The last four columns of Table 2 show the average values of TPs of each category of papers at entity and document levels. They demonstrate that our results at both levels are consistent with the results of Ke (2019) and Weber (2013), i.e., we have the same order of these 7 categories of papers on the translational axis as they did. Specifically, papers assigned cell/molecular or animal-related MeSH terms with minor TPs (TPE_C = − 0.24, TPE_CA = − 0.27, TPD_C = − 0.21, and TPD_CA = − 0.18) are more orientated to basic science, while the papers having only human-related MeSH terms with larger TPs are more clinical (TPE_H = 0.24, and TPD_H = 0.40).
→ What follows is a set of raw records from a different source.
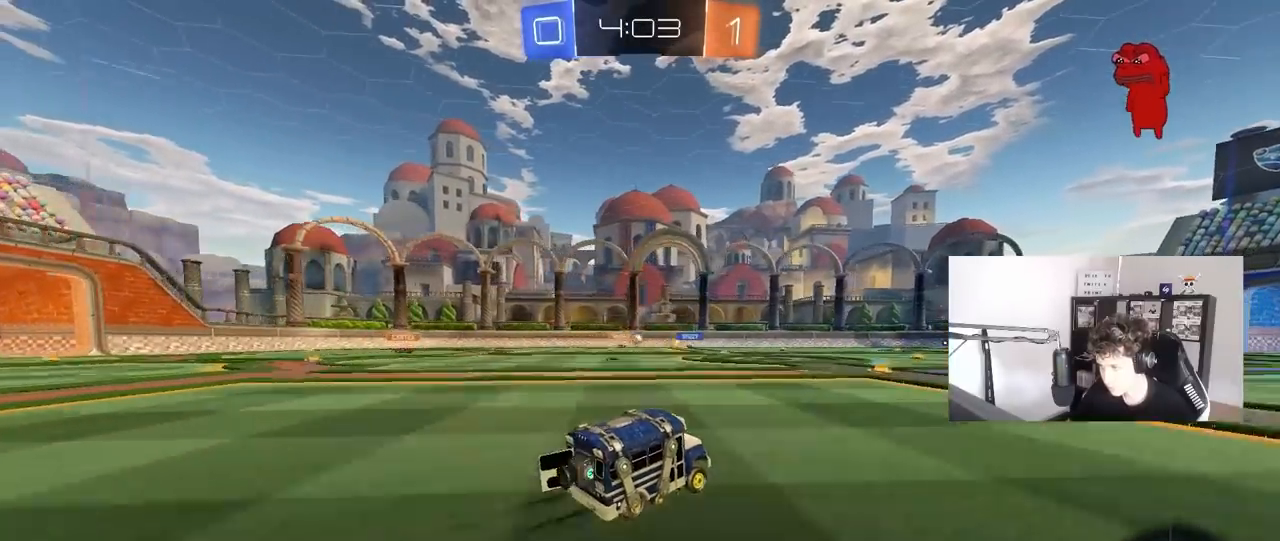
{"keys": ["d", "w"], "mouse": [], "mouse_move": "still", "events": [[67, "a", "down"], [200, "a", "up"], [483, "d", "down"]]}
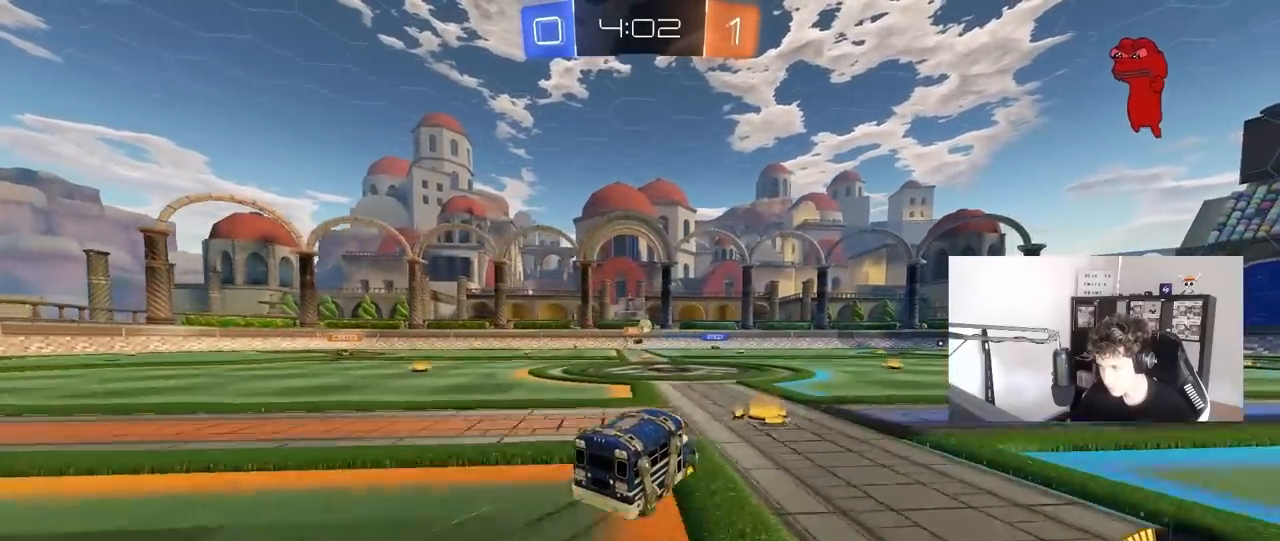
{"keys": ["d", "w"], "mouse": [], "mouse_move": "still", "events": [[133, "mouse_left", "down"], [233, "mouse_left", "up"], [367, "d", "up"], [467, "d", "down"]]}
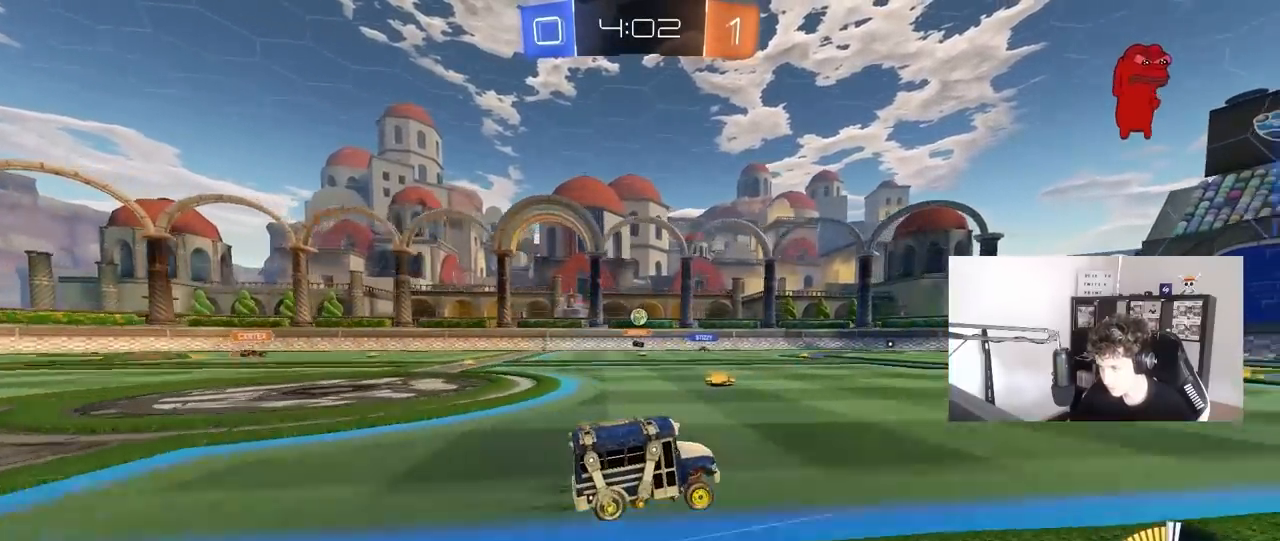
{"keys": ["d", "w"], "mouse": [], "mouse_move": "still", "events": [[50, "d", "up"], [467, "d", "down"]]}
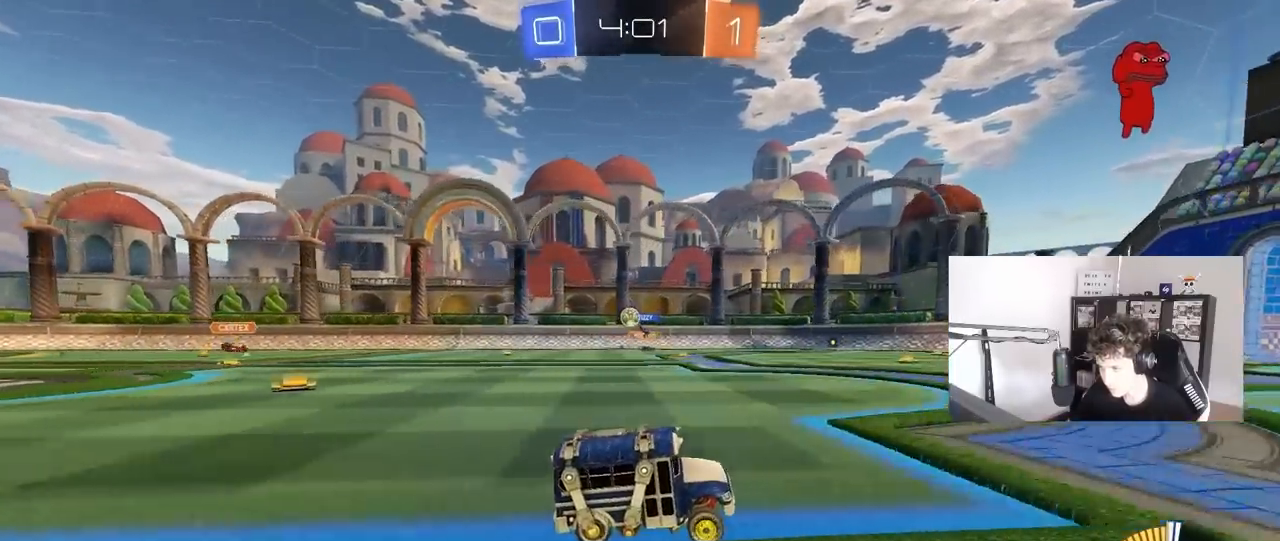
{"keys": ["a", "w"], "mouse": [], "mouse_move": "still", "events": [[17, "shift", "down"], [250, "d", "up"], [250, "shift", "up"], [300, "a", "down"]]}
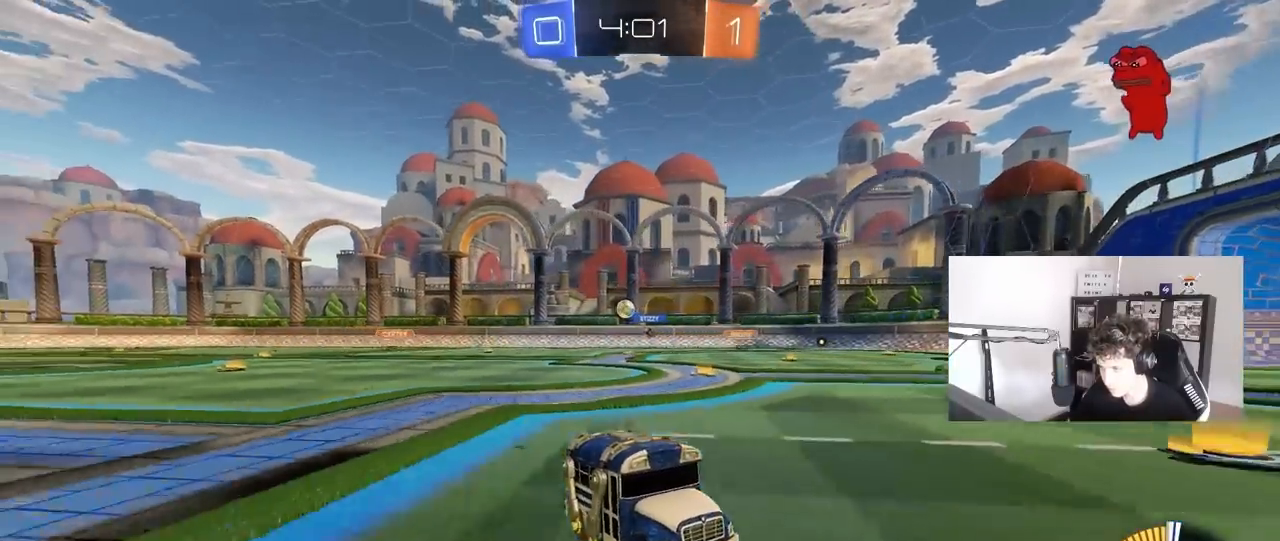
{"keys": ["a", "w"], "mouse": [], "mouse_move": "still", "events": [[133, "shift", "down"], [217, "shift", "up"]]}
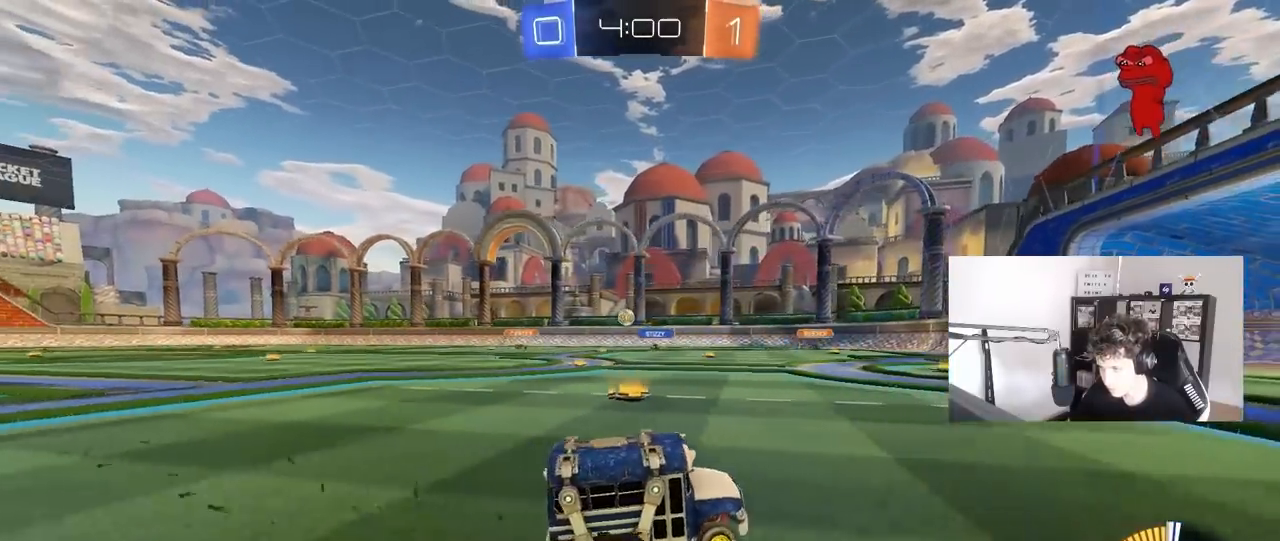
{"keys": ["w"], "mouse": [], "mouse_move": "still", "events": [[150, "mouse_left", "down"], [333, "a", "up"], [433, "mouse_left", "up"]]}
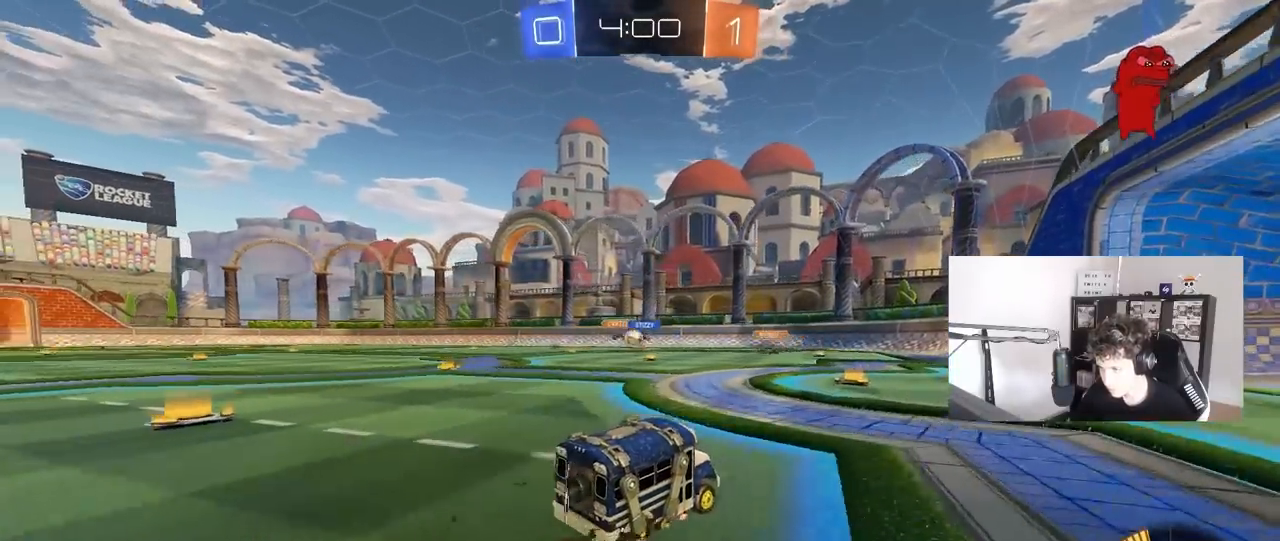
{"keys": ["d", "w"], "mouse": [], "mouse_move": "still", "events": [[17, "a", "down"], [167, "a", "up"], [400, "d", "down"]]}
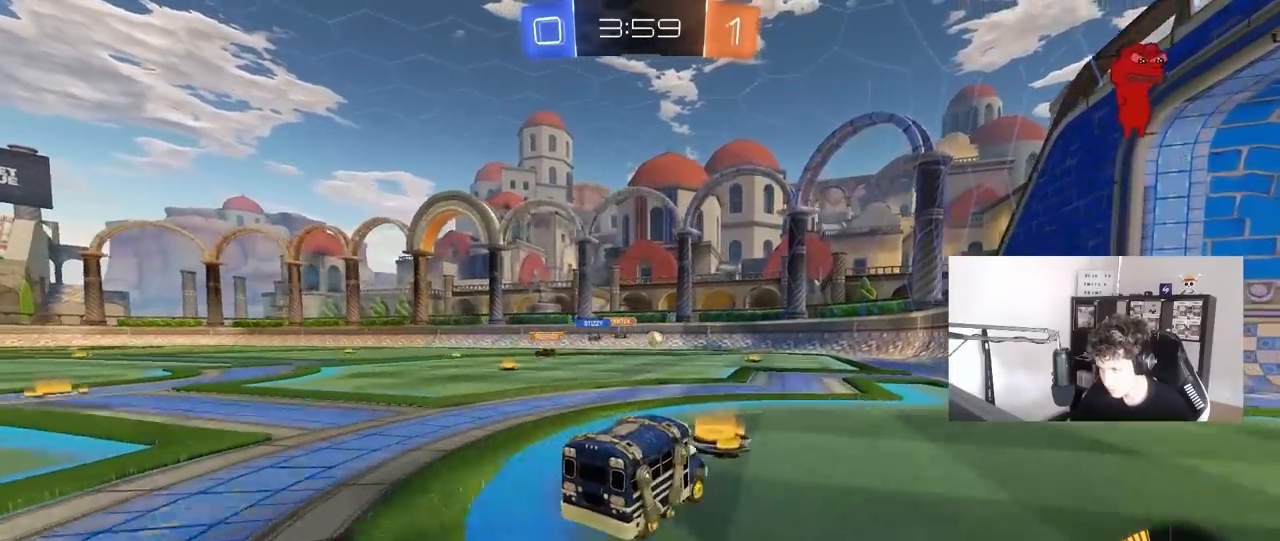
{"keys": [], "mouse": ["left"], "mouse_move": "up", "events": [[33, "mouse_left", "down"], [183, "d", "up"], [217, "a", "down"], [217, "mouse_right", "down"], [217, "shift", "down"], [217, "w", "up"], [267, "s", "down"], [450, "a", "up"], [450, "mouse_right", "up"], [450, "s", "up"], [450, "shift", "up"]]}
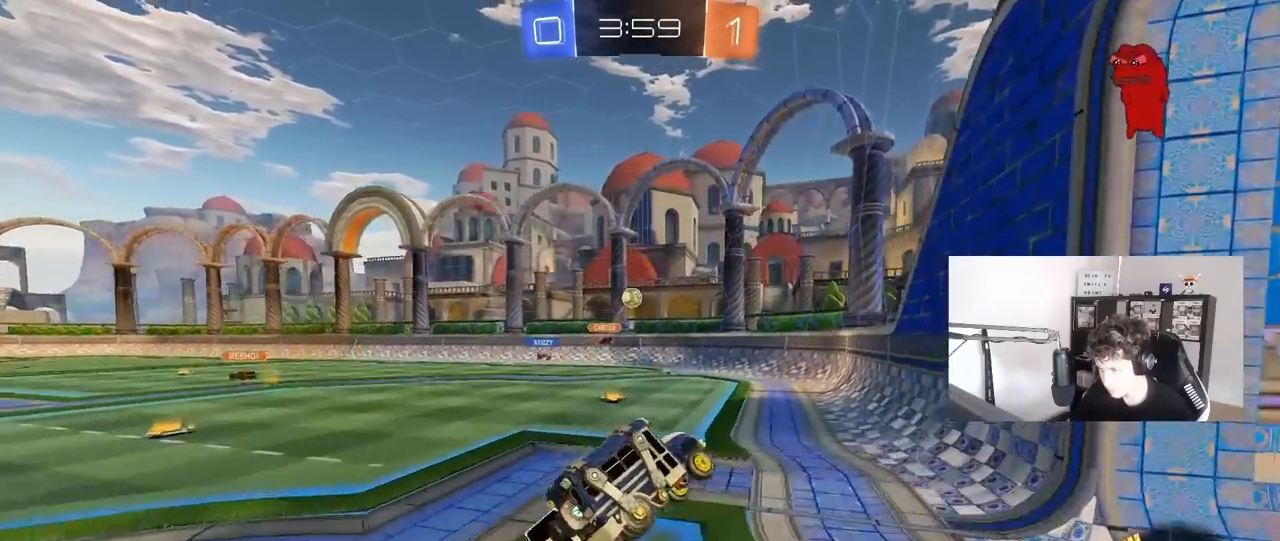
{"keys": [], "mouse": ["left"], "mouse_move": "still", "events": [[33, "mouse_left", "up"], [50, "mouse_right", "down"], [200, "mouse_left", "down"], [200, "mouse_right", "up"], [283, "w", "down"], [333, "w", "up"]]}
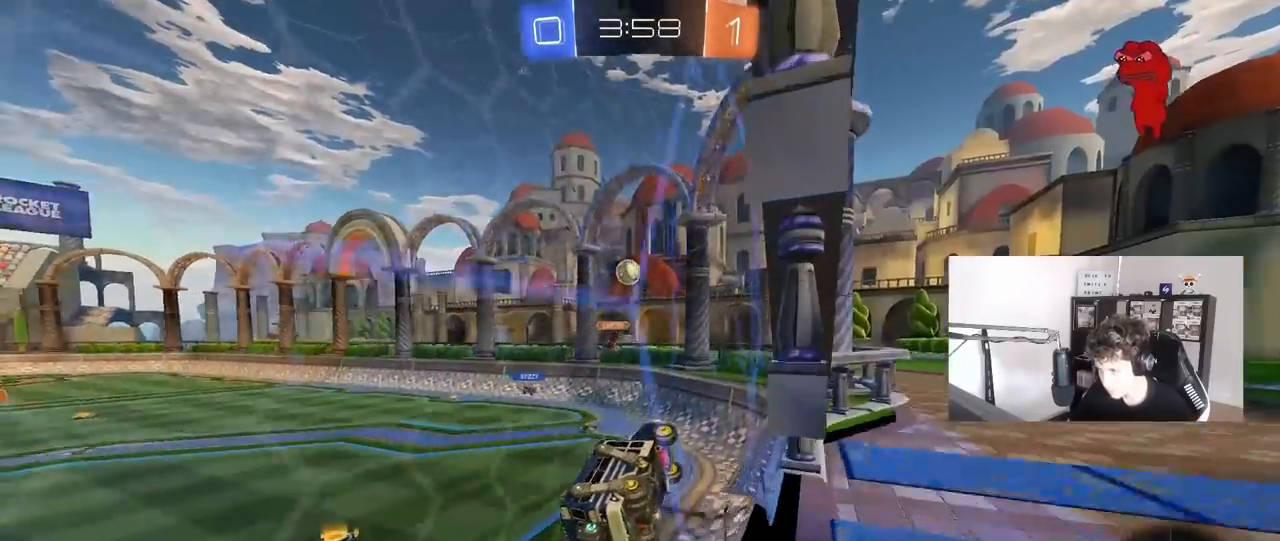
{"keys": ["d", "w"], "mouse": [], "mouse_move": "still", "events": [[17, "d", "down"], [17, "w", "down"], [117, "d", "up"], [217, "d", "down"], [217, "mouse_left", "up"], [300, "shift", "down"], [433, "shift", "up"]]}
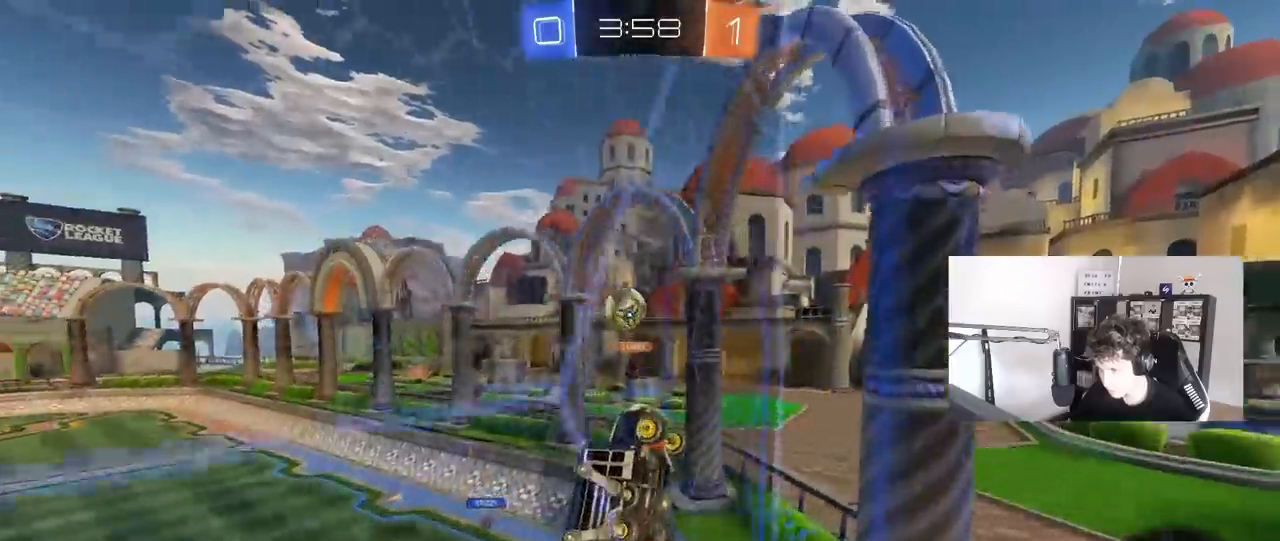
{"keys": ["d", "w"], "mouse": [], "mouse_move": "still", "events": [[183, "shift", "down"], [217, "shift", "up"], [417, "shift", "down"], [500, "shift", "up"]]}
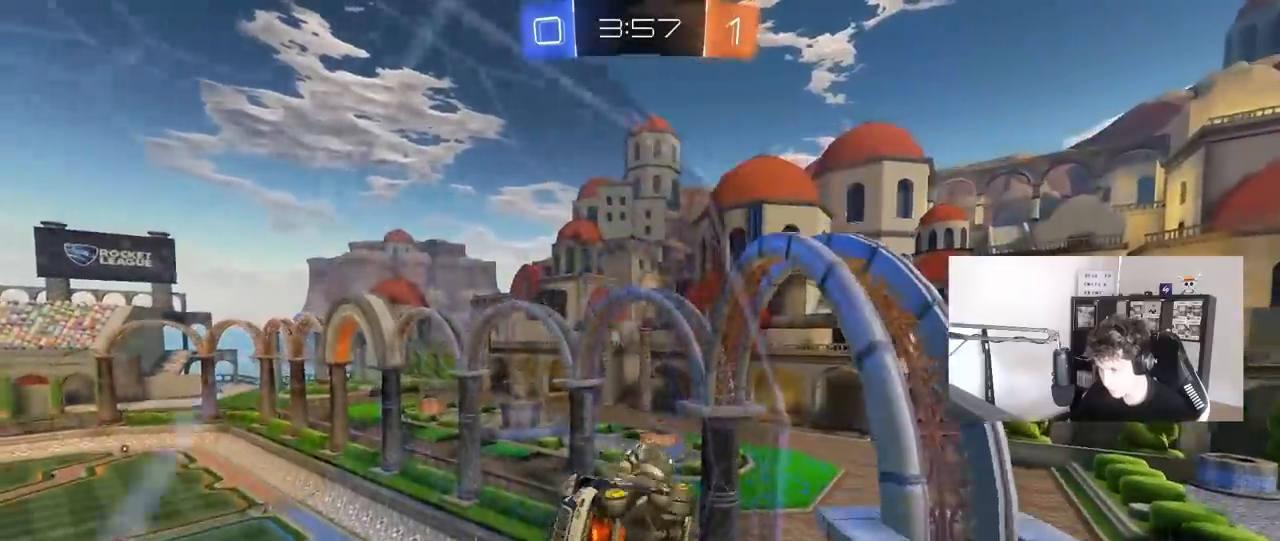
{"keys": ["d", "w"], "mouse": ["left"], "mouse_move": "left", "events": [[283, "shift", "down"], [383, "shift", "up"], [467, "mouse_left", "down"]]}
Table 2 Comparison between our results and previous studies on ACH classification

Based on the above validations and related studies, we conclude that our proposed method is of good reliability and consistency. In the next sections, we will present the results of the translational progressions (TPs) of biomedical papers from three different dimensions, i.e., overall, time, and research topic.

Understanding the translational progressions of biomedical papers

Distribution of the translational progressions

The overall distributions of the translational progressions (TPs) of over 30 million biomedical papers in PubMed 2020 Baseline at the entity and document levels are displayed in Fig. 5, in which the red lines plot the density function curves, the purple lines flag the average values of TPs of all papers at two levels, and the total area of blue shade under the density function curve is 1. We can observe that the density distributions of TPs of biomedical papers have two peaks at both levels, and the density of the right peak is much higher than the left one. According to the average values of TPs of the 7 categories of papers (Table. 1), we can find that the left peaks (TPE = − 0.25 and TPD = − 0.23) point to the C and CA papers, accounting for about 17.7% of all the PubMed papers; and the right ones (TPE = 0.24 and TPD = 0.40) point to the H papers, making up about 48.1% of all the PubMed papers. This indicates that basic research and clinical research constitute the two polarities of biomedical research, while the density of translational research (the depression between them) is much less.

Fig. 5

The overall distributions of the translational progressions (TPs) of biomedical papers at the entity and document levels

Besides, we also find that there is an obvious difference between the distributions of TPEs (the figure above) and TPDs (the figure below) of biomedical papers from Fig. 5. For example, the range of TPEs is much wider than that of TPDs, while the distance between the left and right peaks of TPDs is larger than that of TPEs. This interesting observation raises a question about the relationships between the TPEs and TPDs of biomedical papers. To answer this question, we further plot the heatmap of the TPE-TPD pairs, as shown in Fig. 6.

Fig. 6

The heatmap of TPE-TPD pairs

In Fig. 6, a particular TPE-TPD pair is represented by a hexagon, the color of which reflects the number of this particular pair in all the PubMed papers. The yellower and brighter the color, the greater the number of the TPE-TPD pair; the darker and purpler the color, the fewer the number of the TPE-TPD pair. From Fig. 6, we can find that there is a significant positive relationship between the TPEs and TPDs of biomedical papers (Pearson coefficient = 0.893, P value = 0.000; and Spearman coefficient = 0.942, P value = 0.000). Generally, for a specific biomedical paper, the larger the value of TPE, the larger the value of TPD. This illustrates that our two proposed methods have good reliability and consistency. In addition, in most cases, for a particular biomedical paper, the value of its TPD is larger than that of its TPE, especially for TPE > 0.2.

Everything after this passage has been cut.